Bei seinen monatelangen Einsätzen in einem Armenviertel von Kalkutta lernte er, „Gott zu bitten, dass er mich die Misserfolge des Lebens akzeptieren lässt“. Das war nötig: „Dort kann es dir passieren, dass du eine Frau kurz vor dem Tod rettest, und am nächsten Tag liegt sie wieder hilflos auf der Straße.“
In Dhaka, der Hauptstadt von Bangladesch, einem der ärmsten Länder der Welt, hat der zuvor erfolgsverwöhnte Mediziner die Erfahrung gemacht, dass Entwicklungshilfe nur dann sinnvoll ist, wenn man – wie in der Medizin inzwischen üblich – nicht nur Symptome bekämpft, sondern auch vorbeugend wirkt.
Seit 1991 sammelt Werner Waldmann Geld für den Bau von Schulen in Bangladesch – und er hilft bis heute bei deren Errichtung.
Ein „bunter Hund“
Es gab Nachbarn in seiner Heimatgemeinde im Lungau, die haben sich über den Buben einer Wirtsleutefamilie vorsichtig formuliert gewundert, als dieser mit 60 nicht in den Ruhestand gehen wollte. Einige haben ihn dann als „bunten Hund“ bezeichnet. Das konnte den derart Titulierten allerdings nicht abhalten. Wichtiger war ihm, dass viele bald ihre Herzen und ihre Geldbörsen öffneten.
Sein Engagement hat der Arzt inzwischen auf den Bildungsbereich verlagert. Dort verfolgt er konkrete Pläne: „Bangladesch liegt nur knapp über dem Meeresspiegel. Man geht bereits davon aus, dass ein Viertel des Landes aufgrund des Klimawandels im Meer versinken wird. Daher werden kluge Ingenieure benötigt, die sich praktikable Lösungen einfallen lassen.“
Als spät berufener Autor hat Werner Waldmann verfügt, dass der Großteil des Bucherlöses dem Schulprojekt der „Austrian Doctors“ in Bangladesch zugutekommen soll. Das Buch hat er aber auch für seine 14 Enkelkinder geschrieben: „Damit sie wissen, was ihr Großvater einmal gemacht hat. Und damit sie, wenn sie einmal nach Orientierung suchen, für sich Anhaltspunkte finden können.“
Als Kind im Krieg
Der Tamsweger schreibt in seinen Memoiren auch über seine Zeit als Hitler-Junge am Ende des Kriegs. Und erklärt plausibel, warum er später zum Demokraten gereift ist.
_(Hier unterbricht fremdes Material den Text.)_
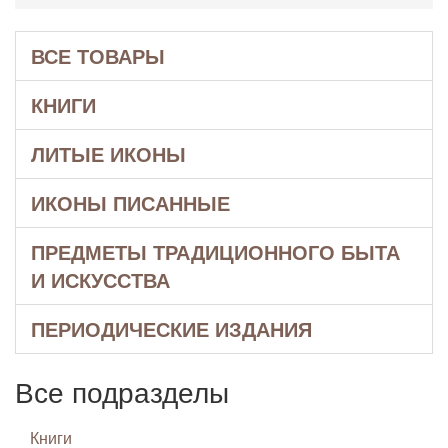
ВСЕ ТОВАРЫ
КНИГИ
ЛИТЫЕ ИКОНЫ
ИКОНЫ ПИСАННЫЕ
ПРЕДМЕТЫ ТРАДИЦИОННОГО БЫТА
И ИСКУССТВА
ПЕРИОДИЧЕСКИЕ ИЗДАНИЯ
Все подразделы
Книги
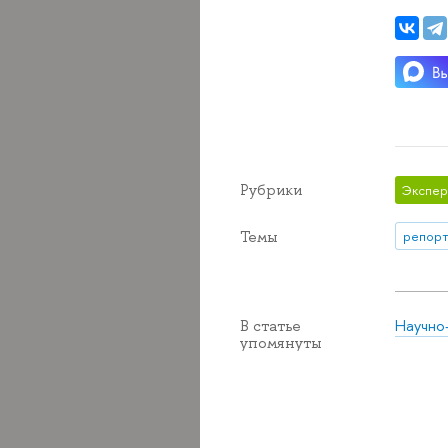
Рубрики
Экспер
Темы
репорт
Научно
В статье
упомянуты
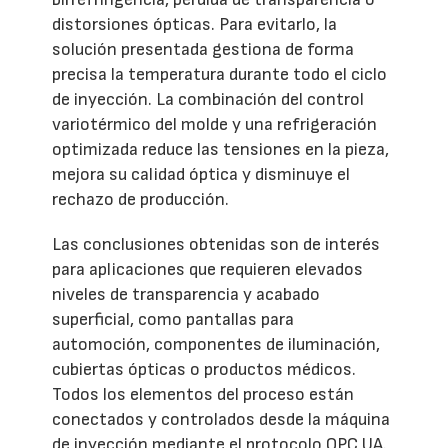
distorsiones ópticas. Para evitarlo, la
solución presentada gestiona de forma
precisa la temperatura durante todo el ciclo
de inyección. La combinación del control
variotérmico del molde y una refrigeración
optimizada reduce las tensiones en la pieza,
mejora su calidad óptica y disminuye el
rechazo de producción.
Las conclusiones obtenidas son de interés
para aplicaciones que requieren elevados
niveles de transparencia y acabado
superficial, como pantallas para
automoción, componentes de iluminación,
cubiertas ópticas o productos médicos.
Todos los elementos del proceso están
conectados y controlados desde la máquina
de inyección mediante el protocolo OPC UA.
Er vergisst auch nicht seiner Frau zu danken, mit der er seit dem Jahr 1954 verheiratet ist: „Sie ist eine starke Frau, eine kluge Frau.“ Zu Recht vergisst er das nicht. Auf die Frage, warum sie ihren Mann nach der Pensionierung ziehen ließ, antwortet sie: „Weil er bei meinem Veto ebenso gegangen wäre.“
Am Ende erinnert sich ihr Mann an seinen Landsmann Viktor Frankl, der einmal sinngemäß erklärt hatte, dass nicht das Problem das Problem sei, sondern die Sicht darauf: „Daher habe ich während des Unwetters im Regenwald die Ruhe bewahrt.“
Dem Buben mit der offenen Bauchdecke im Urwald hat er am Ende das Aspirin verabreicht, dem Baby das Elektrolyt. „Um zwei Uhr in der Früh hat dann der Fahrer gemeint, dass wir jetzt eine Weiterfahrt probieren können. Wenig später haben wir alle lebend das Dorf erreicht.“
Zum Nachlesen
Das Buch: Erschienen sind die Memoiren von Werner Waldmann – nahe liegend – in der Tamsweger Verlagsbuchhandlung von
Wolfgang Pfeifenberger
Für den guten Zweck: Ein Teil des Bucherlöses geht in ein Schulprojekt der „Austrian Doctors“ in Bangladesch
Austrian Doctors: Seit 30 Jahren leisten Ärzte aus Österreich gemeinsam mit den „German Doctors“ ehrenamtliche medizinische Hilfe in den ärmsten Ländern der Welt.